Tahun ini aku tidak berjumpa dengan beliau seperti saat
lebaran-lebaran sebelumnya. Ada sedikit rasa menyesal. Tapi aku yakin beliau
akan mengerti. Dua belas tahun berlalu semenjak aku pensiun dari Sekolah Dasar
(SD). Semenjak itu pula aku selalu berkunjung ke rumah guru-guru SD di saat lebaran.
Iya, hanya di saat lebaran. Tapi memang itulah saat yang tepat. Aku seperti
orang Indonesia pada umumnya yang saat lebaran ingin berkunjung bersilaturahim
dengan orang-orang tersayang. Sempat terbesit bisikan teman “Buat apa ke guru SD? Kan kita setahun
lamanya belum tentu bertemu dengan mereka jadi kita nggak punya salah donk!.”
Itulah alasan mereka saat kuajak untuk ikut denganku. Aku tak terpengaruh
sedikitpun dengan perkataan temanku. Itulah sebabnya setiap tahun aku berkunjung
ke rumah guru dengan teman berbeda-beda. Setelah beranjak dewasa, aku mulai
berfikir kenapa guru SD amat berkesan untukku.
Aku ingat sekali saat kelas 1 SD adalah pertama kalinya aku
mengenal soal pilihan ganda. Aku adalah salah satu murid yang kena jewer karena
tak paham bagaimana cara mengerjakan soal pilihan ganda. Tenyata soal pilihan
ganda adalah bentuk soal yang aku jumpai pada 3 kali ujian nasional, tes masuk
perguruan tinggi, tes TOEFL, mengisi kuosioner, dan banyak lainnya.
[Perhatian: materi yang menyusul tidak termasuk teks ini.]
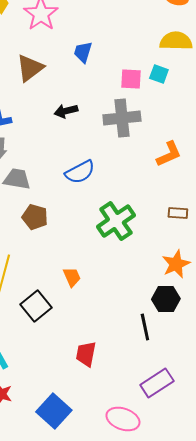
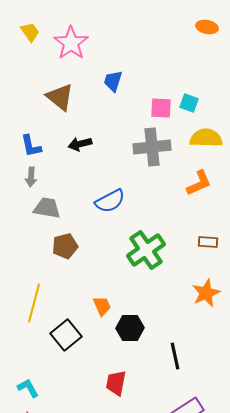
yellow semicircle: (176, 41) -> (206, 138), moved
brown triangle: (30, 68) -> (60, 97), turned -44
black arrow: (66, 111) -> (80, 144), moved
brown pentagon: (35, 217) -> (65, 246), turned -30
black hexagon: (166, 299) -> (130, 328), moved

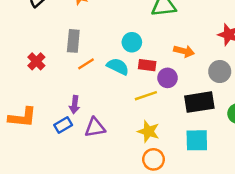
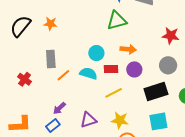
orange arrow: (184, 51) -> (128, 49), moved
purple circle: (168, 78) -> (134, 69), moved
purple arrow: (75, 105) -> (59, 108), turned 48
purple triangle: (95, 128) -> (88, 120), moved

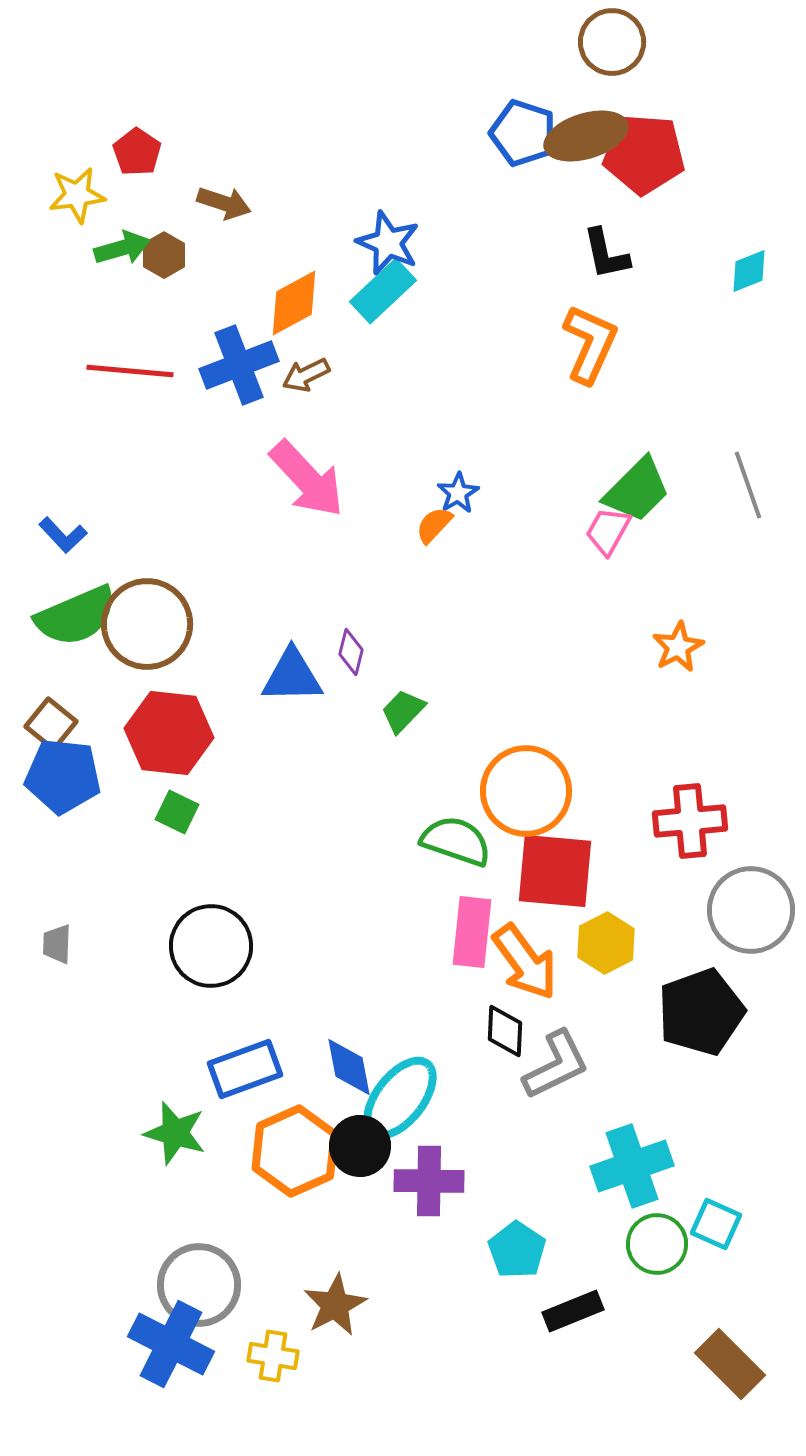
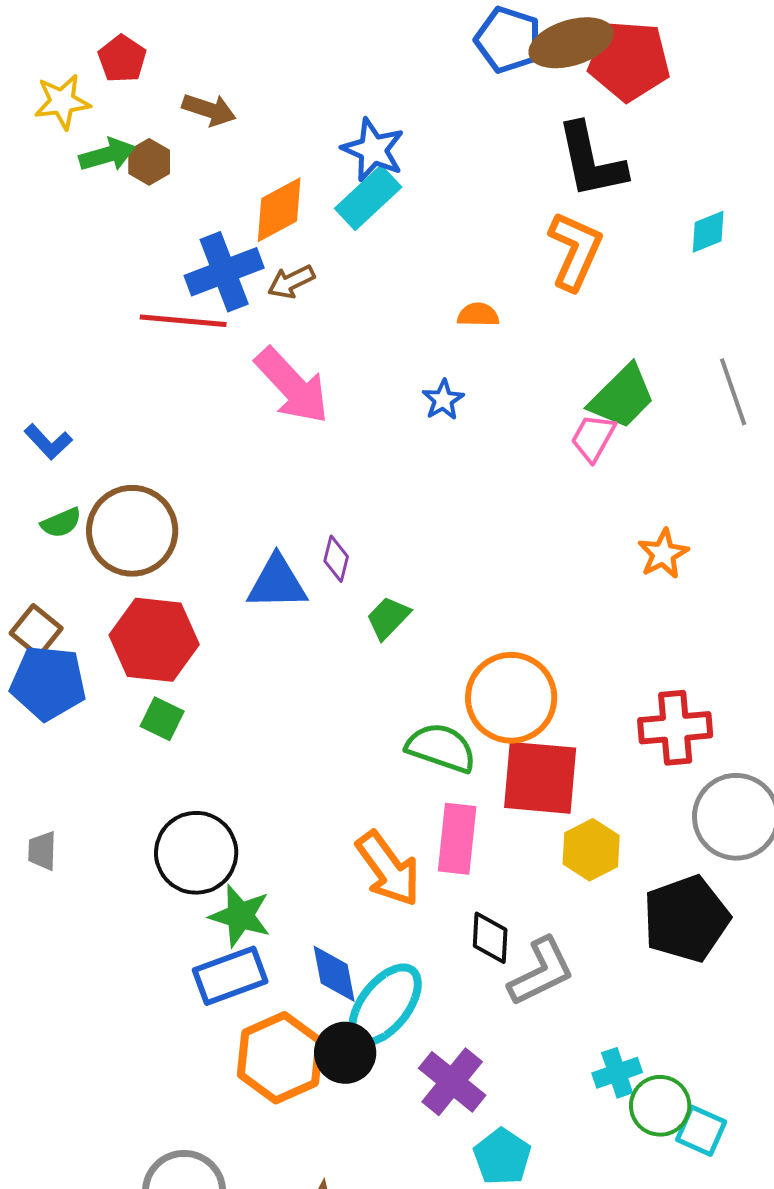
black L-shape: (606, 254) -> (591, 161), size x1.5
cyan diamond: (749, 271) -> (708, 232), moved
red line: (130, 371) -> (183, 321), moved
orange semicircle: (434, 525) -> (478, 315), moved, turned 48
green semicircle: (76, 616) -> (61, 523), size x0.5
orange arrow: (525, 962) -> (388, 869), moved
green star: (175, 1133) -> (240, 916), moved
cyan cross: (632, 1166) -> (617, 1073), size x0.6
purple cross: (429, 1181) -> (452, 1082), moved, turned 38
green circle: (657, 1244) -> (660, 1106), moved

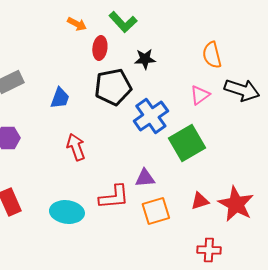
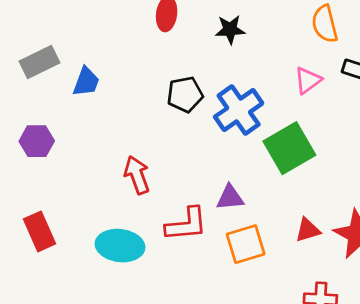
black pentagon: (113, 87) -> (185, 94), moved, size x0.7
blue trapezoid: (60, 98) -> (86, 82), moved
red arrow: (76, 147) -> (137, 175), moved

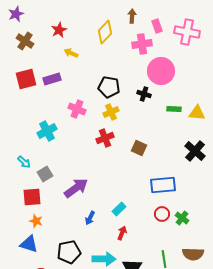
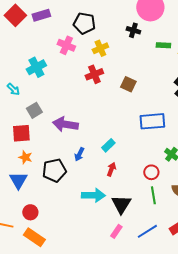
red square: (26, 79) -> (15, 15), turned -30
black pentagon: (109, 87) -> (84, 23), moved
cyan arrow: (24, 162) -> (13, 89), moved
purple arrow: (76, 188) -> (65, 124), turned -135
red circle: (162, 214) -> (151, 172), moved
blue triangle: (29, 244) -> (18, 180), turned 42
black pentagon: (69, 252) -> (54, 170), moved

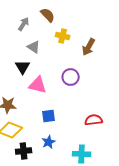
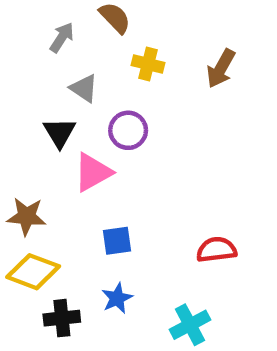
brown arrow: (89, 47) -> (221, 68), moved
purple circle: (71, 77) -> (128, 130), moved
pink triangle: (38, 85) -> (93, 172), turned -42
cyan cross: (82, 154) -> (190, 325), turned -30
Guru SD
adalah guru yang pertama kali mengajari kita banyak hal.
Saat SD aku merasa tak pintar. Aku tak menonjol di salah satu
mata pelajaran. Aku iri dengan temanku Sarjuni yang ahli IPS, atau Iis yang
ahli olahraga. Mereka mengikuti olimpiade dimana-mana. Sampai pada saatnya
kelas 5 SD, Bu Tatik Guru Bahasa Indonesia memberikan kami tugas menulis cerita
saat liburan. Bu Tatik menunjukku maju pertama kali membacakan karyaku. Bu
Tatik memuji karanganku. Beliau mengkritik aku menggunakan satu kata ganti yang
kurang tepat, namun sempurna untuk lainnya. Aku merasa menjadi terbaik saat
itu. Mungkin ada sedikit rasa sombong. Tapi yang menakjubkan adalah sejak saat
itu aku lebih percaya diri bahwa ternyata aku bisa mengarang. Dan semenjak
itulah aku rutin menulis buku harian. Kebiasaan yang kujalani sampai sekarang.
Aku suka sekali menulis. Terlebih lagi
membuat cerita. Aku bahagia salah satu tulisanku berhasil menjadi juara di
kontes kepenulisan dan 2 tulisanku sudah diterbitkan dalam bentuk antologi. Bu
Tatik yang mengubahku dari “tidak tahu” menjadi “tahu” bahwa aku bisa menulis.
Saat umur SD itulah kita menjadi sepolos-polosnya anak belum tercemari oleh
realitas dunia yang sebenarnya. Apa yang akan diberikan pada kita akan lebih mengena dan terbawa sampai dewasa. Aku merasa Guru SD adalah pahlawan dalam ketulusan yang sebenar-benarnya.
Apa yang mereka harapkan dari anak polos yang membersihkan ingus saja tak
sempurna? Tak ada pamrih yang diharapkan. Hanya ketulusan yang mereka punya.
Pemikiran yang ditanamkan Bu Tatik bahwa aku bisa menulis adalah jasa besar.
Tahun ini aku hamil dan tak memungkinkan berkunjung ke rumah
Bu Tatik. Tapi aku berjanji akan mengenalkan anakku pada Bu Tatik, pahlawan
bunda mereka. Saat aku menulis cerita ini, aku baru saja mendapat pengumuman
bahwa aku mendapat juara 3 lomba menulis cerpen oleh sebuah PTN. Aku
persembahkan piala ini untuk anak dalam kandunganku dan untuk Bu Tatik
pahlawanku. Aku berjanji akan terus menulis untuk menjadi kebanggaanmu.